A few minutes later, he turned on a generator to ensure the airport's runway lighting stayed on, part of a standard procedure during a storm. Boyd had his right hand on the generator switch when he saw lightning flash outside and felt a shock on his ring finger.

"It basically felt like somebody had whacked me on the tip of the finger with a tool of some kind," he said during a recent interview, describing a stinging sensation.

Boyd, an air traffic controller for more than 30 years, dropped to one knee and told colleagues: "I got hit."

Boyd was taken to the hospital and wasn't allowed to return to work for about two months. He says lingering nerve problems in his hand will require surgery, and he called the incident a "fluke."

John Dunkerly, president of BWI's chapter of the National Air Traffic Controllers Association, said he had never heard of a similar incident in his more than 30 years in air traffic control.

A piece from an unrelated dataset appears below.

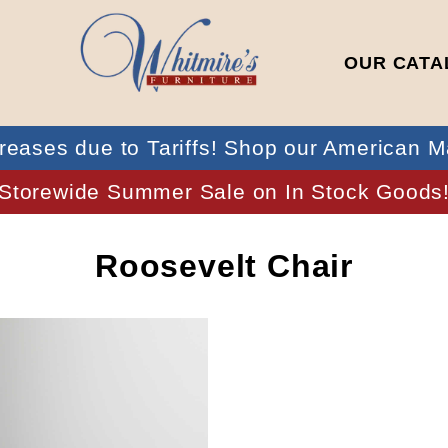
OUR CATA
reases due to Tariffs! Shop our American M
Storewide Summer Sale on In Stock Goods
Roosevelt Chair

Air traffic controllers ultimately stopped all arrivals and departures at the airport, one of the nation's 30 busiest, for more than two hours because of concerns about the tower's safety. More than 100 flights were canceled and about 75 delayed that afternoon and evening, according to the flight tracking service FlightAware.

Documents obtained under the Freedom of Information Act showed that an investigation after the strike identified several electrical issues in Baltimore's tower, which was built in 1960 and renovated in 1983. For example, one cable designed to take electrical current from a lightning strike to the ground had been cut during construction at the airport, probably years ago.

Chuck Graves, who heads the FAA office that oversees airport towers' lightning protection, wrote in an email to colleagues that given the "demonstrated vulnerability of the facility," the tower's lightning protection systems should be overhauled.

The FAA told The AP it has approved $400,000 to address the tower's lightning protection systems. Preliminary work started there this week.

The FAA also is working on replacing the tower itself. The agency said in 2013 that officials had begun preliminary planning for a new tower at the airport, and the FAA has a program in place to replace aging facilities. On average, air traffic control towers are 26 years old and in many cases, they do not meet today's building requirements, the FAA said in a 2013 budget document submitted to Congress.

As for the assessments of other towers, it is not clear when those will begin. FAA spokesman Lynn Lunsford said they are now in the planning stages. Assessments of older towers and towers at airports where there is a lot of construction will likely take priority, and once the assessments are completed, the agency may need to request additional money to do repairs, Lunsford said.